What to work on: Beginning with the line that contains "index pip: (85, 65)", retype the entries below exactly, ending with the line that contains "pinky pip: (129, 237)". Leave out any pictures.

Material provided:
▽
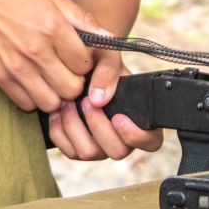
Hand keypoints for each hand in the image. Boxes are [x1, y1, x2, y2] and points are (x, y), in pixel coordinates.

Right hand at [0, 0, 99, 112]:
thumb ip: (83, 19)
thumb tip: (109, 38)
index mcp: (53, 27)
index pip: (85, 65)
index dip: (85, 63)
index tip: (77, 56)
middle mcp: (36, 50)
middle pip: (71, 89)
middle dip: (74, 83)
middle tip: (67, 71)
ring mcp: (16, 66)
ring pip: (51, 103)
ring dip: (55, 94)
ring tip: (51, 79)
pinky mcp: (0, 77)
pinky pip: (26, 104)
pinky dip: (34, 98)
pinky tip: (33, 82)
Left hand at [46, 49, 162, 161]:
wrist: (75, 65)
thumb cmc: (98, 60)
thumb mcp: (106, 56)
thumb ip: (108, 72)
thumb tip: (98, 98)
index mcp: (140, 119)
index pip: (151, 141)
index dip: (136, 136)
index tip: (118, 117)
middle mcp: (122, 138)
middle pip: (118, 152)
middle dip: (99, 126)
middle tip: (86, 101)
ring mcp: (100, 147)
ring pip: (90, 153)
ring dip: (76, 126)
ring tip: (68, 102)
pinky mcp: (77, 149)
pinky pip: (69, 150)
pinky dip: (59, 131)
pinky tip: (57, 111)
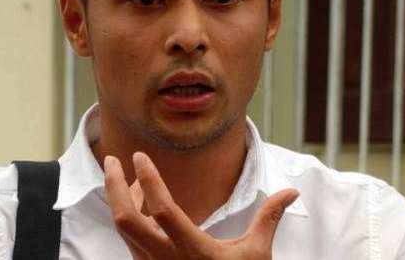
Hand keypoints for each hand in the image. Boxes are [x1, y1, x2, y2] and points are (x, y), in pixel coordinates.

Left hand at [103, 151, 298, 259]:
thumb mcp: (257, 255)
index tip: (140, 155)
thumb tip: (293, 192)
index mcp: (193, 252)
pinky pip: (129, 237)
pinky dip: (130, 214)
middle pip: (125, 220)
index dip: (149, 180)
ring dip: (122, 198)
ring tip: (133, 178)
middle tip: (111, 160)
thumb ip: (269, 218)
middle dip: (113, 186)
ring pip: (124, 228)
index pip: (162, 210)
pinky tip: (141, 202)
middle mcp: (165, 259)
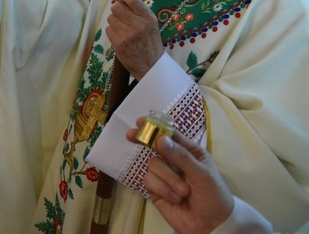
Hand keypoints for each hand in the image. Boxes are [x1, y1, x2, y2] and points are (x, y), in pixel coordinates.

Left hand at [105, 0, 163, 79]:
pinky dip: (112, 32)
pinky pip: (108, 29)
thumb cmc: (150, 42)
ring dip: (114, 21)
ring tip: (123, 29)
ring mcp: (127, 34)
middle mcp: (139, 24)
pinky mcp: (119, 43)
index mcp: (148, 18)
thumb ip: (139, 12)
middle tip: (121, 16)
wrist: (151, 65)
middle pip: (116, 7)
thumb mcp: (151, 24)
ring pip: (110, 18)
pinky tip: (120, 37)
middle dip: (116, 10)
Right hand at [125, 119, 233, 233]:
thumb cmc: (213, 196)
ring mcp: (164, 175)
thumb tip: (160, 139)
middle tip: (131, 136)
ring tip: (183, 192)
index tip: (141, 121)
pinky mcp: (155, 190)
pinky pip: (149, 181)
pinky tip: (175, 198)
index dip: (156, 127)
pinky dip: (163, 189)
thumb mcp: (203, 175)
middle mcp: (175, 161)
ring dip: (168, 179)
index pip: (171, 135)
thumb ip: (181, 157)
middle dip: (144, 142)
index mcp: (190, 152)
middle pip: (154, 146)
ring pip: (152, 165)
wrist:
△
Answer:
index pip: (85, 65)
index dip: (85, 63)
index tip: (77, 56)
middle mcp: (36, 50)
middle pip: (71, 89)
middle dip: (74, 83)
middle tip: (67, 71)
ring mcp: (16, 66)
ring pip: (51, 103)
ring dip: (55, 94)
ring tip: (51, 79)
pinky mcp: (0, 77)
pinky pip: (26, 104)
pinky dip: (34, 98)
pinky tip: (33, 82)
Left hand at [46, 49, 162, 161]:
wrist: (75, 65)
thumb cmc: (98, 60)
thumb mcp: (106, 56)
thumb ip: (108, 72)
thumb tip: (98, 98)
index mcp: (140, 119)
index pip: (151, 141)
index dip: (136, 136)
index tip: (118, 117)
middle mcp: (122, 138)
middle pip: (118, 152)
middle dip: (99, 126)
middle tip: (86, 101)
ring mcp: (100, 147)
ring pip: (90, 153)
ring dip: (76, 126)
ring tip: (68, 102)
pinky mcp: (77, 149)
pinky pip: (69, 150)
pinky dip: (59, 131)
pinky tip: (57, 111)
Hand keypoints for each hand in the image. Boxes are [x1, y1, x2, y2] and points are (x, y), in pixel coordinates.

Left hand at [103, 151, 298, 259]:
thumb mcp: (257, 255)
index tip: (140, 155)
thumb tip: (293, 192)
index mcp: (193, 252)
pinky pip: (129, 237)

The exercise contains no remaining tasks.